The Audi is quite a bit larger in terms of external dimensions (it's a much less space-efficient design), and you feel some of this extra bulk on the road. Still feels sportier and handles better.
Full review I wrote recently on the Volvos:
2007 Volvo XC90 review


_Modified by mkaresh at 9:27 PM 1-27-2007_


----------



## [email protected] (Apr 9, 2004)

*Re: In Contrast: 2007 Audi Q7 vs. 2007 Volvo XC90 (mkaresh)*

Thanks for posting. I think I've heard that Volvo plans a turbocharged version of this engine too. Where that fits in the XC90 offerings I don't know. Still, I think that was their reason for doing, relegating the 5cyl to the smaller cars as more of a perception thing. I agree with you. I actually prefer the 5cyl in the Volvo over the 6cyl.


----------



## mkaresh (Oct 26, 2005)

*Re: In Contrast: 2007 Audi Q7 vs. 2007 Volvo XC90 ([email protected])*

You're very welcome.
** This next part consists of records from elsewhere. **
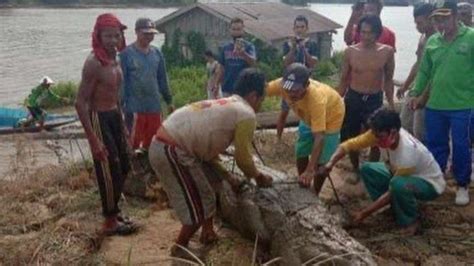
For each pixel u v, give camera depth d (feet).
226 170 17.78
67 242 17.88
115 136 18.30
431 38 21.38
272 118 33.19
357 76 22.54
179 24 92.84
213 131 15.87
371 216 20.01
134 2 291.99
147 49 23.85
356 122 23.03
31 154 31.17
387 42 25.29
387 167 20.20
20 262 16.97
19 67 98.37
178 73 81.00
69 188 23.29
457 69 20.44
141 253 17.47
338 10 343.05
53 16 213.05
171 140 16.01
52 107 64.80
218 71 28.91
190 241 18.19
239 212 18.19
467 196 21.01
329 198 21.53
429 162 18.58
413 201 18.65
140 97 23.71
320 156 18.86
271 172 18.80
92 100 17.66
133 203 21.53
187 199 16.26
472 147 22.84
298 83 17.08
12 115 49.21
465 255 17.57
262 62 84.53
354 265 14.88
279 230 16.61
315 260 15.47
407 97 24.66
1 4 258.98
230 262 16.84
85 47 124.36
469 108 20.53
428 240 18.48
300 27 30.27
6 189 22.89
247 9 95.04
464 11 24.98
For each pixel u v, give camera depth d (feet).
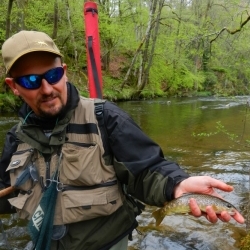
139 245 12.53
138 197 5.58
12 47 5.41
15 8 44.75
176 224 14.03
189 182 4.89
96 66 11.89
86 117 5.69
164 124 38.63
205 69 76.28
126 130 5.49
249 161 23.38
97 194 5.49
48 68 5.46
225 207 4.68
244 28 22.15
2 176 6.90
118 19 62.90
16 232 14.07
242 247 12.03
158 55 69.87
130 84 69.87
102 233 5.66
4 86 43.52
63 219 5.49
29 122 5.93
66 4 52.85
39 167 5.82
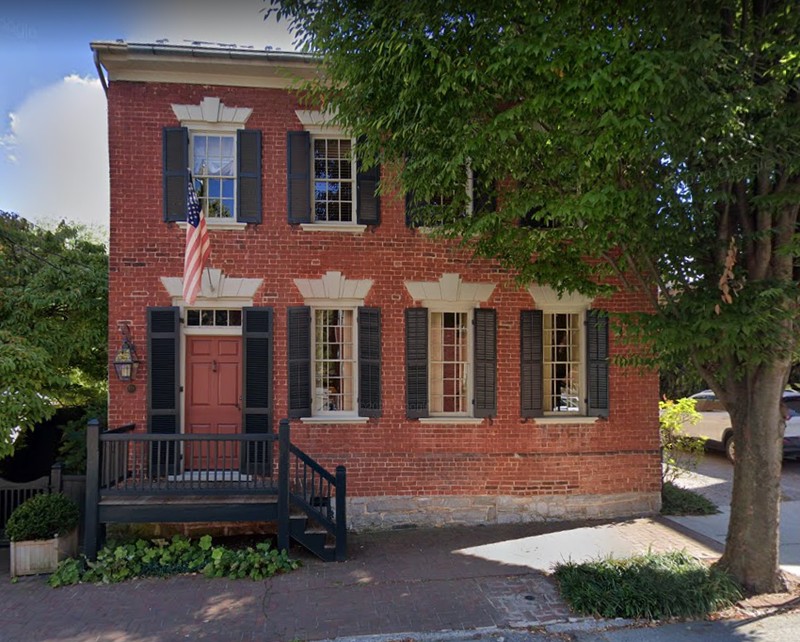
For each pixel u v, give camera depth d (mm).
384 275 7621
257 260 7469
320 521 6102
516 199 5270
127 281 7270
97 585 5387
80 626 4508
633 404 7934
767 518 4992
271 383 7383
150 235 7328
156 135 7375
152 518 6012
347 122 5887
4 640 4285
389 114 5023
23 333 7785
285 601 4957
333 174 7824
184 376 7410
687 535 6820
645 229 4652
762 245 4781
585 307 7938
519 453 7680
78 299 7996
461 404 7879
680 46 4242
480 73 4555
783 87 4168
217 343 7523
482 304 7746
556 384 8094
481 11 4617
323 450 7414
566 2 4375
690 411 9016
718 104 4016
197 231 6434
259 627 4465
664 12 4262
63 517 5914
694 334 4594
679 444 8820
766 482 5004
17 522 5723
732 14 4625
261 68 7383
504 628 4406
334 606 4840
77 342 8109
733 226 5059
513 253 6422
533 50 4191
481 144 4766
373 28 4984
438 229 6266
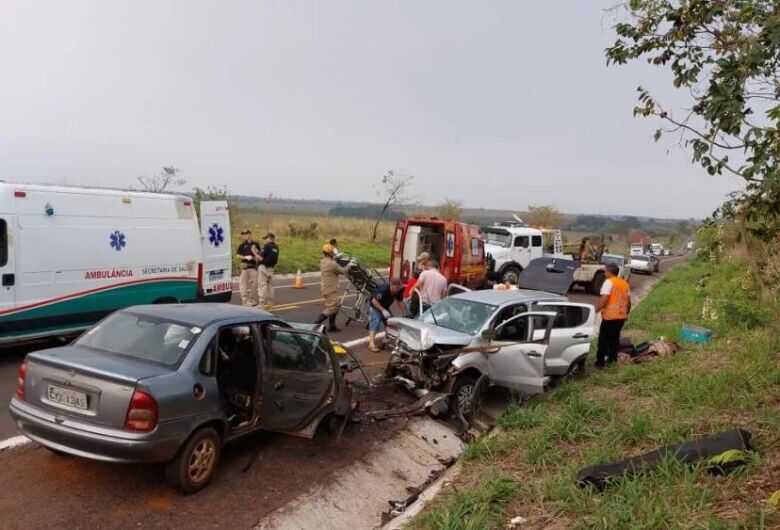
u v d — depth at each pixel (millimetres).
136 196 10875
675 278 30531
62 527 4586
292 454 6328
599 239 26625
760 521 3912
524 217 60250
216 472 5691
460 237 17344
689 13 4801
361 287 12586
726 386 7578
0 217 8734
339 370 6680
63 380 4910
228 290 13883
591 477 5125
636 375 9117
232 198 31406
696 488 4652
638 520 4281
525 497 5156
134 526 4680
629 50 5266
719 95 4223
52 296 9383
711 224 5750
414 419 7582
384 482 6215
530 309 9117
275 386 5867
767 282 6918
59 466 5586
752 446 5344
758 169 4066
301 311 15398
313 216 49156
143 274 10883
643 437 6305
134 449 4648
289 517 5102
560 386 8812
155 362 5145
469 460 6465
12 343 9094
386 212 48031
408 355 8258
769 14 4297
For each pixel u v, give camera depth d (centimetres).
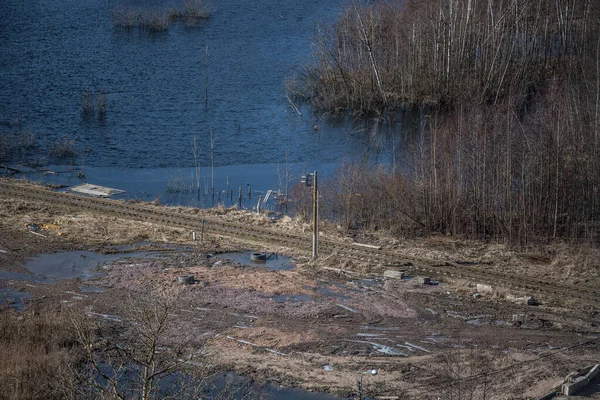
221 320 6725
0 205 9306
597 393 5581
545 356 6191
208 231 8869
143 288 7306
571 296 7375
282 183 11075
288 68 16650
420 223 9162
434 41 14800
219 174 11456
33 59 16625
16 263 7825
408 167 10475
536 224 8931
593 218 9181
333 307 7031
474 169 9181
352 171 9881
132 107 14250
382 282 7631
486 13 15338
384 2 16138
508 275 7819
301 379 5812
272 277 7644
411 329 6644
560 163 9044
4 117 13388
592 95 10881
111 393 4675
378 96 14912
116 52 17400
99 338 6347
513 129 9688
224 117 13988
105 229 8781
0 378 5600
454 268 7988
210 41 18438
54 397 5272
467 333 6581
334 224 9212
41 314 6662
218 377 5797
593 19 13900
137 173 11394
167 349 6094
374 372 5928
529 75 14875
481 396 5544
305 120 14050
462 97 12988
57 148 12106
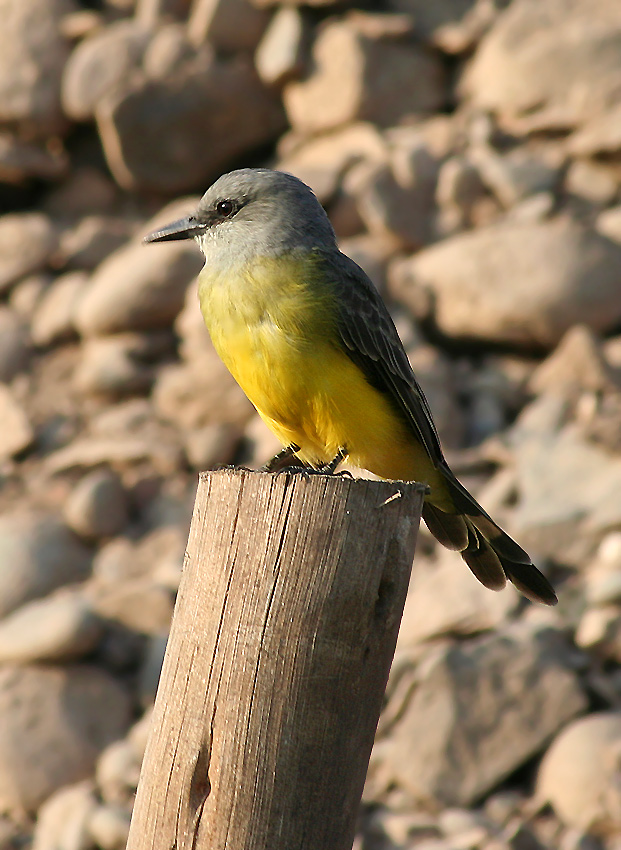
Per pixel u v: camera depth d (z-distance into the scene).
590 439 12.65
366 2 17.22
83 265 16.58
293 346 7.09
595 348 13.58
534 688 10.36
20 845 10.51
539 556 11.70
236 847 4.71
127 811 10.23
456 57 16.94
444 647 10.66
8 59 17.38
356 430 7.36
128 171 16.89
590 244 14.16
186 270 15.21
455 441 13.38
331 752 4.78
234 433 13.94
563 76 15.96
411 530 4.96
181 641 4.97
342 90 16.48
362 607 4.82
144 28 17.27
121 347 15.08
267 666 4.78
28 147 17.34
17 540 12.95
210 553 4.96
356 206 15.41
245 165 17.16
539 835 9.59
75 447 14.25
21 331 15.85
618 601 10.92
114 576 12.70
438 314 14.40
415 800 10.04
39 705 11.23
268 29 17.12
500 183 15.25
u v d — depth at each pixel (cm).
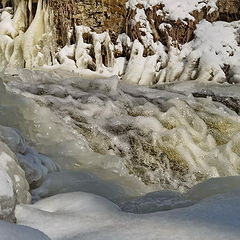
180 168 463
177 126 530
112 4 864
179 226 202
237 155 500
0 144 275
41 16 820
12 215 220
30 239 183
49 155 418
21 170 276
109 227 210
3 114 458
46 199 266
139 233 197
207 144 516
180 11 847
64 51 828
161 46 839
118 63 845
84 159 419
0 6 883
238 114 649
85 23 854
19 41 802
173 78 802
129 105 571
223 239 186
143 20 852
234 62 796
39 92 565
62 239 202
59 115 498
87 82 629
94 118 512
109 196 334
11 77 672
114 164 413
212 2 866
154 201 302
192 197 314
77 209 244
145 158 471
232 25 852
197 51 807
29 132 450
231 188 313
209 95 685
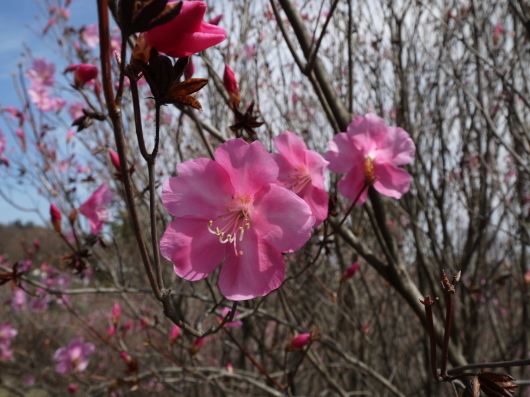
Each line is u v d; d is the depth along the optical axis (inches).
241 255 49.8
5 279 88.4
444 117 146.8
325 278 160.4
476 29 133.0
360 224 139.9
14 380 266.2
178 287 159.8
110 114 29.1
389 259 82.2
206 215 49.6
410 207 122.5
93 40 171.6
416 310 81.4
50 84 167.3
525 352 152.3
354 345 150.3
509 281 164.6
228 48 123.5
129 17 28.7
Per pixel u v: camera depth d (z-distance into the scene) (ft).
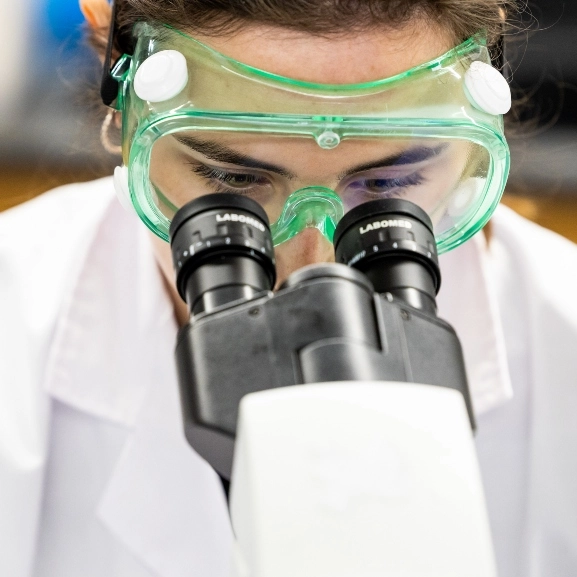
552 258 5.03
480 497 1.90
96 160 5.55
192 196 3.43
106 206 4.91
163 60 3.25
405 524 1.83
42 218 5.12
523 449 4.64
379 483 1.86
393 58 3.26
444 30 3.42
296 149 3.27
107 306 4.71
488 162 3.50
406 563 1.80
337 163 3.32
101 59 4.59
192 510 4.36
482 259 4.78
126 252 4.77
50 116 6.98
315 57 3.20
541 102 6.24
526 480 4.61
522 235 5.11
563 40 6.23
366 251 2.84
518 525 4.57
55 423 4.59
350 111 3.22
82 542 4.48
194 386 2.23
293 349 2.18
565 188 7.17
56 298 4.72
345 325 2.18
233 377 2.20
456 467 1.91
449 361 2.31
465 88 3.36
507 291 4.91
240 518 1.95
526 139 5.73
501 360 4.58
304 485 1.86
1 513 4.22
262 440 1.90
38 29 7.25
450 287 4.81
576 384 4.56
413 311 2.34
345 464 1.87
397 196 3.50
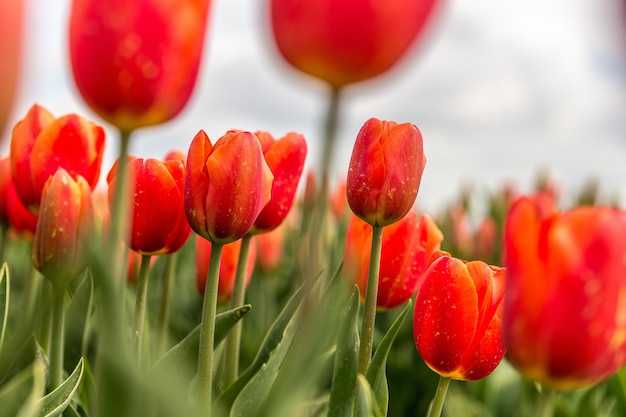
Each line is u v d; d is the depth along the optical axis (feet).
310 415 2.52
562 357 1.96
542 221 1.97
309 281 2.07
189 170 2.24
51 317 2.62
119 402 1.82
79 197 2.38
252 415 2.45
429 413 2.44
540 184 8.55
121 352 1.82
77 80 2.07
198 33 2.10
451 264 2.34
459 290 2.33
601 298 1.93
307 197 3.10
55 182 2.35
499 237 6.81
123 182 1.99
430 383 4.00
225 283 2.99
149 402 1.84
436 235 2.66
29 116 2.66
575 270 1.93
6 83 1.27
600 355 1.95
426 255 2.65
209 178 2.23
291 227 6.59
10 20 1.28
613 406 3.78
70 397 2.32
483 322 2.36
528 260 1.97
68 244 2.38
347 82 1.99
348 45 1.96
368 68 1.98
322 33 1.96
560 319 1.95
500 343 2.37
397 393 4.07
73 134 2.63
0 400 2.28
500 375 4.10
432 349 2.38
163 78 2.07
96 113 2.09
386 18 1.95
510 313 2.00
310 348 2.09
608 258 1.92
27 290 3.09
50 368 2.45
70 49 2.07
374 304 2.40
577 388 2.00
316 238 2.05
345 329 2.34
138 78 2.06
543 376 1.99
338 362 2.34
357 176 2.36
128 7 2.04
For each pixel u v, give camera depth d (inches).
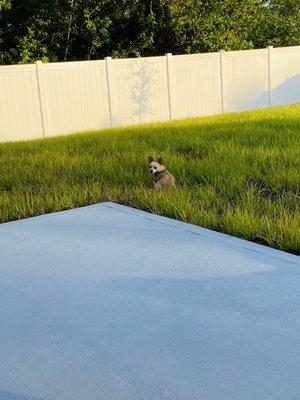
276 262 177.6
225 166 315.6
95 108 596.1
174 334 130.8
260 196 262.2
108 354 122.7
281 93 791.1
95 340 129.6
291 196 254.5
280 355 119.4
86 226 229.6
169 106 659.4
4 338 132.8
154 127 546.3
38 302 153.3
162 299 151.5
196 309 144.2
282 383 108.8
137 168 329.4
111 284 164.1
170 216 242.8
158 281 164.7
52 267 181.3
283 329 131.3
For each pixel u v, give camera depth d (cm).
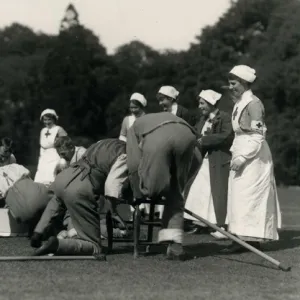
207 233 1142
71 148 887
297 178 4141
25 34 6850
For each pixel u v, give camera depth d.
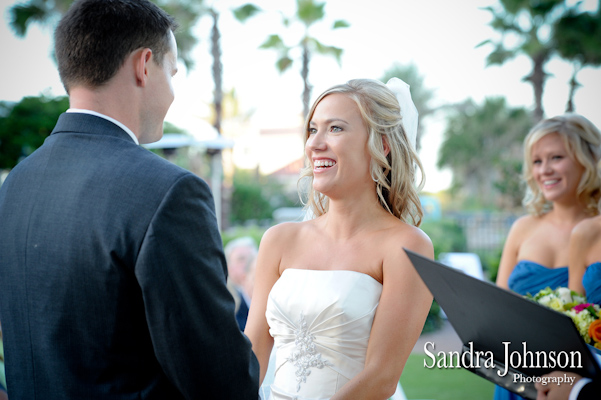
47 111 12.63
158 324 1.23
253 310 1.94
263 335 1.90
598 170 2.85
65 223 1.29
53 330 1.28
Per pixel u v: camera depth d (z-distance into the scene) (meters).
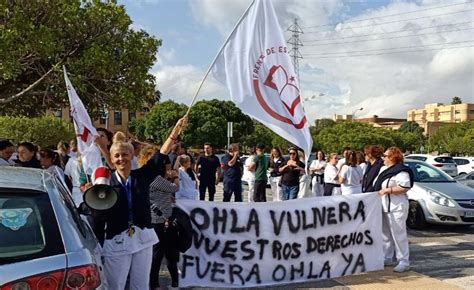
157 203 5.27
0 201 2.87
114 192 3.57
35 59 14.88
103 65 15.44
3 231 2.71
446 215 9.67
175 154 7.82
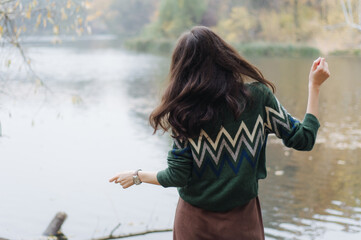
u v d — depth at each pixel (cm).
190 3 4109
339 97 1457
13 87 1454
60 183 696
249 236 174
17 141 966
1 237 464
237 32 2967
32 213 565
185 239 180
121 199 621
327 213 568
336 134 998
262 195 639
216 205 173
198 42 169
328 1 1428
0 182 695
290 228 529
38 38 512
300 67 2241
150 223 533
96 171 764
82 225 528
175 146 176
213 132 169
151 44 4184
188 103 168
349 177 711
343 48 1673
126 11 6144
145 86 1900
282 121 169
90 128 1110
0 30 430
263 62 2445
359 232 515
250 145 169
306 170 750
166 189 661
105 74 2330
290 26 2456
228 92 166
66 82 1997
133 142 972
Great forum.
I've spent some time over at SwedeSpeed as well, so I've also heard about the future turbo 3.2. Seems they could go a few different ways: do an LPT to keep the turbo 3.2 beneath the V8, or go HPT to replace the V8 entirely or just in the new Sport trim. 
Ford cancelled plans to put the Yamaha V8 in the MKS because the actual cost came in far higher than projected. So I wouldn't be surprised if they introduced the turbo 3.2 in either form and then killed the V8 when its sales dwindled from nearly nothing to nothing. The V8 has more people who'd like to see it dead than it has fans. To give it a shot, it needs to at least go the DI route like Audi has.


----------